Aim of the task:
Copy out every line of the material below, without changing anything.

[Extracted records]
====

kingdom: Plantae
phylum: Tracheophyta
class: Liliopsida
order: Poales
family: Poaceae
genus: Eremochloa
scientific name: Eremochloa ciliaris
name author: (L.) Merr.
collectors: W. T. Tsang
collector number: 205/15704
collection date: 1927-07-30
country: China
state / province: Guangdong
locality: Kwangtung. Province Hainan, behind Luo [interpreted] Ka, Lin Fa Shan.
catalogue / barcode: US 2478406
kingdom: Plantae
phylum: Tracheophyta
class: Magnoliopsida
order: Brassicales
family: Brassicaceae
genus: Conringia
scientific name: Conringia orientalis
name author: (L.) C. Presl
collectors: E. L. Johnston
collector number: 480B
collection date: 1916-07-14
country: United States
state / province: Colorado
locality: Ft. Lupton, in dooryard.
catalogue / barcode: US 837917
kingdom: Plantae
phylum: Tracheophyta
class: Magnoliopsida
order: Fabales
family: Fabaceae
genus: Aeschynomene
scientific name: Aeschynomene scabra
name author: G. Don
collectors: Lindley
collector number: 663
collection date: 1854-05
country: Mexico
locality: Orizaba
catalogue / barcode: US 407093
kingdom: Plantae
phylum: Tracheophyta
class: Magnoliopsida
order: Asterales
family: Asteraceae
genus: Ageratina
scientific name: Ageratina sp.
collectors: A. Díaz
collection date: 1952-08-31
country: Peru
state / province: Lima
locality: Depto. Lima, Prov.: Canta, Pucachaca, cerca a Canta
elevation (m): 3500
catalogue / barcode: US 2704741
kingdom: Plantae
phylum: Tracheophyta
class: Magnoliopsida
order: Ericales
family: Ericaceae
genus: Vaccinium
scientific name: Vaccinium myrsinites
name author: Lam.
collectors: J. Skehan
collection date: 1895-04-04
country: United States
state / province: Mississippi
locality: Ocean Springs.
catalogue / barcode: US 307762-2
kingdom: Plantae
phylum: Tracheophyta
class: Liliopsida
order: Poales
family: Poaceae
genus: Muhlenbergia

====

Output:
kingdom: Plantae
phylum: Tracheophyta
class: Liliopsida
order: Poales
family: Poaceae
genus: Eremochloa
scientific name: Eremochloa ciliaris
name author: (L.) Merr.
collectors: W. T. Tsang
collector number: 205/15704
collection date: 1927-07-30
country: China
state / province: Guangdong
locality: Kwangtung. Province Hainan, behind Luo [interpreted] Ka, Lin Fa Shan.
catalogue / barcode: US 2478406
kingdom: Plantae
phylum: Tracheophyta
class: Magnoliopsida
order: Brassicales
family: Brassicaceae
genus: Conringia
scientific name: Conringia orientalis
name author: (L.) C. Presl
collectors: E. L. Johnston
collector number: 480B
collection date: 1916-07-14
country: United States
state / province: Colorado
locality: Ft. Lupton, in dooryard.
catalogue / barcode: US 837917
kingdom: Plantae
phylum: Tracheophyta
class: Magnoliopsida
order: Fabales
family: Fabaceae
genus: Aeschynomene
scientific name: Aeschynomene scabra
name author: G. Don
collectors: Lindley
collector number: 663
collection date: 1854-05
country: Mexico
locality: Orizaba
catalogue / barcode: US 407093
kingdom: Plantae
phylum: Tracheophyta
class: Magnoliopsida
order: Asterales
family: Asteraceae
genus: Ageratina
scientific name: Ageratina sp.
collectors: A. Díaz
collection date: 1952-08-31
country: Peru
state / province: Lima
locality: Depto. Lima, Prov.: Canta, Pucachaca, cerca a Canta
elevation (m): 3500
catalogue / barcode: US 2704741
kingdom: Plantae
phylum: Tracheophyta
class: Magnoliopsida
order: Ericales
family: Ericaceae
genus: Vaccinium
scientific name: Vaccinium myrsinites
name author: Lam.
collectors: J. Skehan
collection date: 1895-04-04
country: United States
state / province: Mississippi
locality: Ocean Springs.
catalogue / barcode: US 307762-2
kingdom: Plantae
phylum: Tracheophyta
class: Liliopsida
order: Poales
family: Poaceae
genus: Muhlenbergia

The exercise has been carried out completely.